The following post was contributed by C4FIC Board member Eric Burd.
“Family-Integrated Church” – have you heard of it? In centuries past it would just be called “church.”
Though the term “Family-Integrated Church” (FIC) is rather new, in practice it has been around for 2000 years. Of course, while each FIC is unique, we tend toward simple services, worshipping together as families, dispensing with programs like youth groups and placing a great deal of emphasis upon sound expository preaching as the centerpiece of our Sunday services.
Some have expressed concern that the Family-Integrated Church has set the family up as an “idol.” Certainly that can be done. But, does it automatically follow that simply because the family worships together we have made an idol of the family? Or, that because we do not comply with contemporary church models that the family is an idol? Have the members of Family-Integrated Churches made an idol of the family more than Baptists have made an idol of baptism, or Lutherans of Martin Luther?
These terms, Baptist and Lutheran are labels, like Family-Integrated Church, that merely communicate a message. They clarify and define various phenomena in the church – much of it healthy. Is it to be lamented that Luther broke away from the Roman Church? Haven’t labels such as Baptist, Presbyterian, Lutheran, Methodist, Disciples of Christ, Congregational, Episcopal, etc., generally emerged as “causes” that were intended to restore some neglected, if not forgotten, truth to the universal church?
With no intention of leaving their original church roots, many denominational founders were crying out to repair devastating breaches between the status quo and the mandates of scripture. Seeking to unite the church under seemingly-obvious truths, they desired to reform aspects of the church to some purity, power or vitality that was the New Testament Church. Even today, many of their works remain long after as guardians of some healthy aspect of biblical reform within mainstream evangelicalism.
Like them, we in Family-Integrated Churches put forward reforms derived from the scriptures. Our desire is not to tear down, but to build up. Along with godly pastors and youth ministers around the world, we cry out for revival among our youth. We are comrades in arms with men who preach sound doctrine and weep for the souls the next generation. With them our desire is to elevate Christ; to make and keep Him at the center of everything we do.

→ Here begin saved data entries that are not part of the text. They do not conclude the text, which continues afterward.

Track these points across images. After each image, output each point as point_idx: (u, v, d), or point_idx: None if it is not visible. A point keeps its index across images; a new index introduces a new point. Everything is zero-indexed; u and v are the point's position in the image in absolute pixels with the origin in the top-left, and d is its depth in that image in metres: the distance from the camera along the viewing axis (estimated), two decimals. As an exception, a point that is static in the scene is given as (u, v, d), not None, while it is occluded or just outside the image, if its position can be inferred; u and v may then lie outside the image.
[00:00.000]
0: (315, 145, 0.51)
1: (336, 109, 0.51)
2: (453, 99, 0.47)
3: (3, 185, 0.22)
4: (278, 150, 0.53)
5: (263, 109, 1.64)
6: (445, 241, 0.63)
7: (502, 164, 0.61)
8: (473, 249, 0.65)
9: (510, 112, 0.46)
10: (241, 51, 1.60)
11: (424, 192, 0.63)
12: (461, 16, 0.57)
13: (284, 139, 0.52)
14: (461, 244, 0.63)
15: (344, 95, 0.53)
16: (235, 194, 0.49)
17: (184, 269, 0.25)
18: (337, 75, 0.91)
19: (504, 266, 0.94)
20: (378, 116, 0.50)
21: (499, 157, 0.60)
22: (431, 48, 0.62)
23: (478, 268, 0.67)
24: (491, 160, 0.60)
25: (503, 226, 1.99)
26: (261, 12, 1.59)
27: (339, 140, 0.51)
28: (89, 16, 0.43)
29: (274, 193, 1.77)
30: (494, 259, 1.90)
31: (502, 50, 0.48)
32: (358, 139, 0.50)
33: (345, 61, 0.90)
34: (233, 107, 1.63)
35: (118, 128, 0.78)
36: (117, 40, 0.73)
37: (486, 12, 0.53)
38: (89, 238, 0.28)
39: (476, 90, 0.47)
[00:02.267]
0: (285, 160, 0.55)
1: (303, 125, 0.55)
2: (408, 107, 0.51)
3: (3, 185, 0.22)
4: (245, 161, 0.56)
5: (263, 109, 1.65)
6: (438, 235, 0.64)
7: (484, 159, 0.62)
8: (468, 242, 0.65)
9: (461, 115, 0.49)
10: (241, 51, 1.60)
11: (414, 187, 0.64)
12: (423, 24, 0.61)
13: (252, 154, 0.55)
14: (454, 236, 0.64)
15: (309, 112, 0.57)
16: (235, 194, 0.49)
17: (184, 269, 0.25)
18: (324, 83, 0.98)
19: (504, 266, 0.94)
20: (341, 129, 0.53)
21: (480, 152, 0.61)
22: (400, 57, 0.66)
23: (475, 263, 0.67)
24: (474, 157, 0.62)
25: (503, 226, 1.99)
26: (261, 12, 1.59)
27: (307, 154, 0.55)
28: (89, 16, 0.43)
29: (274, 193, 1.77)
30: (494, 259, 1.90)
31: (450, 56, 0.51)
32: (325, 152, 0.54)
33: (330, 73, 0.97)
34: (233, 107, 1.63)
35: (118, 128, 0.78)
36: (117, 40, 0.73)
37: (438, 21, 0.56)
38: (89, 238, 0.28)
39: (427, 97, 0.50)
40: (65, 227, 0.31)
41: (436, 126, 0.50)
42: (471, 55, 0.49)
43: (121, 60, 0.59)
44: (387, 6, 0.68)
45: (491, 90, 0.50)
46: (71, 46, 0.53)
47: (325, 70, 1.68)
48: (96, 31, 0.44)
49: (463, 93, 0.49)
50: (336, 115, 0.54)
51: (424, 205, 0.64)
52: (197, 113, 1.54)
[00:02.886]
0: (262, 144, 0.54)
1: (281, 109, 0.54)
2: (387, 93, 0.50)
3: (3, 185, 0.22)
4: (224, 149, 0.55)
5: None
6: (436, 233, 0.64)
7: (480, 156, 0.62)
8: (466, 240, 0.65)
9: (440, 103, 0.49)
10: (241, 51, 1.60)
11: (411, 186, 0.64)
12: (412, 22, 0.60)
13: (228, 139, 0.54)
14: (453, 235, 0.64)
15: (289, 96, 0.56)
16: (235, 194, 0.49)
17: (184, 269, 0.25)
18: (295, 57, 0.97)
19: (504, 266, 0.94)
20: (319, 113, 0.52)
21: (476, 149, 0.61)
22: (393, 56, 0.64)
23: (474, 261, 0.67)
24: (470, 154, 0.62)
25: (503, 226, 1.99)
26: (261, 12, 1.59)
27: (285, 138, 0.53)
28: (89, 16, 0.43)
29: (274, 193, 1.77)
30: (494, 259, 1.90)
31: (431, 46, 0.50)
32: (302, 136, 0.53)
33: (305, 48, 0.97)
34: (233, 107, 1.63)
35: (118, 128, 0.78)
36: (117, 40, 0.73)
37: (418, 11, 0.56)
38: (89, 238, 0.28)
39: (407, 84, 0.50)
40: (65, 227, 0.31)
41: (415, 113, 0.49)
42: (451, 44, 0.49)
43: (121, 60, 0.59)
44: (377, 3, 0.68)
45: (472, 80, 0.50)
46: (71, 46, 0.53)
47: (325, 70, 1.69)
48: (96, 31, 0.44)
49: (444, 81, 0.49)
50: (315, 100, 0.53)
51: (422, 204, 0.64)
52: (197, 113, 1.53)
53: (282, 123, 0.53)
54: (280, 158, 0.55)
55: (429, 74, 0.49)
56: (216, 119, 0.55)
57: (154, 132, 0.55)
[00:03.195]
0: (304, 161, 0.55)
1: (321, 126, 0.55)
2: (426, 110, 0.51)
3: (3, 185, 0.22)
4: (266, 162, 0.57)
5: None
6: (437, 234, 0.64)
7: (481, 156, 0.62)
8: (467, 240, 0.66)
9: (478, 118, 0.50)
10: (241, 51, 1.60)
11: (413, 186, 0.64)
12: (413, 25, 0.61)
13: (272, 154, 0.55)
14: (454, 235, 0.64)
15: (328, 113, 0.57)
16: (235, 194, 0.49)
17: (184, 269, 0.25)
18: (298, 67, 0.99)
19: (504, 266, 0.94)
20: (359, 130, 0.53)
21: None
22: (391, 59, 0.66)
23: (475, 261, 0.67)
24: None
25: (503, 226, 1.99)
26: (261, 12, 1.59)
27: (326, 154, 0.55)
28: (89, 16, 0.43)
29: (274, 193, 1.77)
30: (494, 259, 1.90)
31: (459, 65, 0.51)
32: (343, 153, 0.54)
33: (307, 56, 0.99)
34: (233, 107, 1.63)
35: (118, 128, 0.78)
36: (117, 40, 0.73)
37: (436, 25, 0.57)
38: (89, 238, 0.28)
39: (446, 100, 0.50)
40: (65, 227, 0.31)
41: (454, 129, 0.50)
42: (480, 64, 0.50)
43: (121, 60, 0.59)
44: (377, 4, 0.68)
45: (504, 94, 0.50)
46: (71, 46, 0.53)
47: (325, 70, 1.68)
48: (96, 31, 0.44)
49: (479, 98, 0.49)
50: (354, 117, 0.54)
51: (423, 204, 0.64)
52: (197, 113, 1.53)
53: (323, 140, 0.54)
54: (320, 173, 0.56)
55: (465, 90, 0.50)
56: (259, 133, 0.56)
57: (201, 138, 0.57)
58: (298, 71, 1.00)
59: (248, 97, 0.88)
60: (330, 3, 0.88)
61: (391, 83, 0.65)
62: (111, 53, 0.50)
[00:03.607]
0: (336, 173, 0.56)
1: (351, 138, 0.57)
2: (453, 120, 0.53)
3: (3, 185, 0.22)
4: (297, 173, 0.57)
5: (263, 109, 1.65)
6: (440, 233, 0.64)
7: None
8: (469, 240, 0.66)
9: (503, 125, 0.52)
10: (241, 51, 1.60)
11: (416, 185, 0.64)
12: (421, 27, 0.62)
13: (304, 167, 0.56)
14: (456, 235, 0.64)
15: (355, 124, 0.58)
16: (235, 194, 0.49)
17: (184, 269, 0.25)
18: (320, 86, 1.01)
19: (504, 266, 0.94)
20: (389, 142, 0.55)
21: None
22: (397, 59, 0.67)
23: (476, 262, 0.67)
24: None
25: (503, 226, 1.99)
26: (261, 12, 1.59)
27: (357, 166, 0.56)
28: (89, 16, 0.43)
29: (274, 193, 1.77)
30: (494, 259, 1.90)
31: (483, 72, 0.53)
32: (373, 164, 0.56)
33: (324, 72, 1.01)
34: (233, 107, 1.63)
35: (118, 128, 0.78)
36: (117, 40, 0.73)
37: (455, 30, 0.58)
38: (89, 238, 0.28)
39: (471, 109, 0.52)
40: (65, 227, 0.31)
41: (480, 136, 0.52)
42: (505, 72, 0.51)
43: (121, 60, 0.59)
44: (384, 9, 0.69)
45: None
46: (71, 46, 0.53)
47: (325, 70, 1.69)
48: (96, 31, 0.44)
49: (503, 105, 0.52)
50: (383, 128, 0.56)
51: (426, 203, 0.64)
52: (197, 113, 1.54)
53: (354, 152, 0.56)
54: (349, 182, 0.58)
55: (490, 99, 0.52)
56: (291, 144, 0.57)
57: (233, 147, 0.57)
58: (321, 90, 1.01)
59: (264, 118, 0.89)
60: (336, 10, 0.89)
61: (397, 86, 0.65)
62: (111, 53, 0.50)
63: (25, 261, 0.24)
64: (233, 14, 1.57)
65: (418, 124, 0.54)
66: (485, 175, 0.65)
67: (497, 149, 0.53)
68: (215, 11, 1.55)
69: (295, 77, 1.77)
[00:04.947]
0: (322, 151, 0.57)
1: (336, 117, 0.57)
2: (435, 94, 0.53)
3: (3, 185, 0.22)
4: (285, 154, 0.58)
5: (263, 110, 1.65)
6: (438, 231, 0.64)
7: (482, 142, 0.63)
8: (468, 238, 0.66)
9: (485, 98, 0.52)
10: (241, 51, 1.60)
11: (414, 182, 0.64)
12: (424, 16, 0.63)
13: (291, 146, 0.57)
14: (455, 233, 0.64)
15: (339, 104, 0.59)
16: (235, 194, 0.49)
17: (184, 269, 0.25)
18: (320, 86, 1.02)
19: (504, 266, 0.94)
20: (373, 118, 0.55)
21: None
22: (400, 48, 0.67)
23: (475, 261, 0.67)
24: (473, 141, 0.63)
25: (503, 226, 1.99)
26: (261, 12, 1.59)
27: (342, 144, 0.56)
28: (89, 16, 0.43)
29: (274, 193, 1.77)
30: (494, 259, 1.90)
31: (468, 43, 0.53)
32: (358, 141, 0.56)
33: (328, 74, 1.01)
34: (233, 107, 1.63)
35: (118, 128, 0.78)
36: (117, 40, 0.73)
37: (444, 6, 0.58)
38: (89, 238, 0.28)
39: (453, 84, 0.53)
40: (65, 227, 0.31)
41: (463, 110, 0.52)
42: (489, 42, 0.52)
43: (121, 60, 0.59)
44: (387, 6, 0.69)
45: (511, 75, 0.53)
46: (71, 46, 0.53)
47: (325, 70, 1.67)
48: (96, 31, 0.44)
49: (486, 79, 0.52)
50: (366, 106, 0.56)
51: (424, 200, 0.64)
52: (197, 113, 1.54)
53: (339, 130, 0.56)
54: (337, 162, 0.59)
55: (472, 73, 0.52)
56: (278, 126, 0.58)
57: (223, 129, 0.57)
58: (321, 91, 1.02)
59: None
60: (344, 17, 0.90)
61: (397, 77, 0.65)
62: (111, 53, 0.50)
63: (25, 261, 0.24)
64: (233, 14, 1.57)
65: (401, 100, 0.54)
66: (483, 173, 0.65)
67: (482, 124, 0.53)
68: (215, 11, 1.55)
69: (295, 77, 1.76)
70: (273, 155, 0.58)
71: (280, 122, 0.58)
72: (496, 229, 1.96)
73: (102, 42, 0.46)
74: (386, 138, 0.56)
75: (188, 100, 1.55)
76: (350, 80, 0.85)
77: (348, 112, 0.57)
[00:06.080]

But we must speak! The methodologies that have emerged in recent centuries are failed; and their fruit is proven in the continued decline of the church. Any prudent observer can see that our youth are falling away from the church at an alarming rate and many who remain fail to embrace a truly biblical worldview. What are we going to do? How is God going to sustain the church of tomorrow? – by the parents of today following their biblical responsibilities to disciple their own children.
This is the heartbeat of the FIC message. And we cry out. We must compel the church to repair the breach between scripture and the status quo. We must cry out to save the next generation by equipping parents to actively and intentionally disciple their own children. We cannot afford to continue rocking parents to sleep in a false security that their children will be discipled within the walls of the church building. This is the message of the FIC – “Fathers, teach your children!” And, to the degree that the church is not vehemently proclaiming this message from every pulpit in America, we must cry out for reform.
This is not an easy message. Crying out is not enough. Our only validation is the fruit of our own families and churches. Don’t believe us for our much speaking – but for the fruit of our lives. Come test it! See if we do more than talk. And if our fruit, the retention of our children in the faith, is superior to the church at large – then, please consider our plea.
Yes, like Baptist, Lutheran, etc., Family-Integrated Church is a label. We wear it simply to make a distinction that this is where we communicate to families that the Christian home is God’s primary conduit of the gospel from one generation to the next.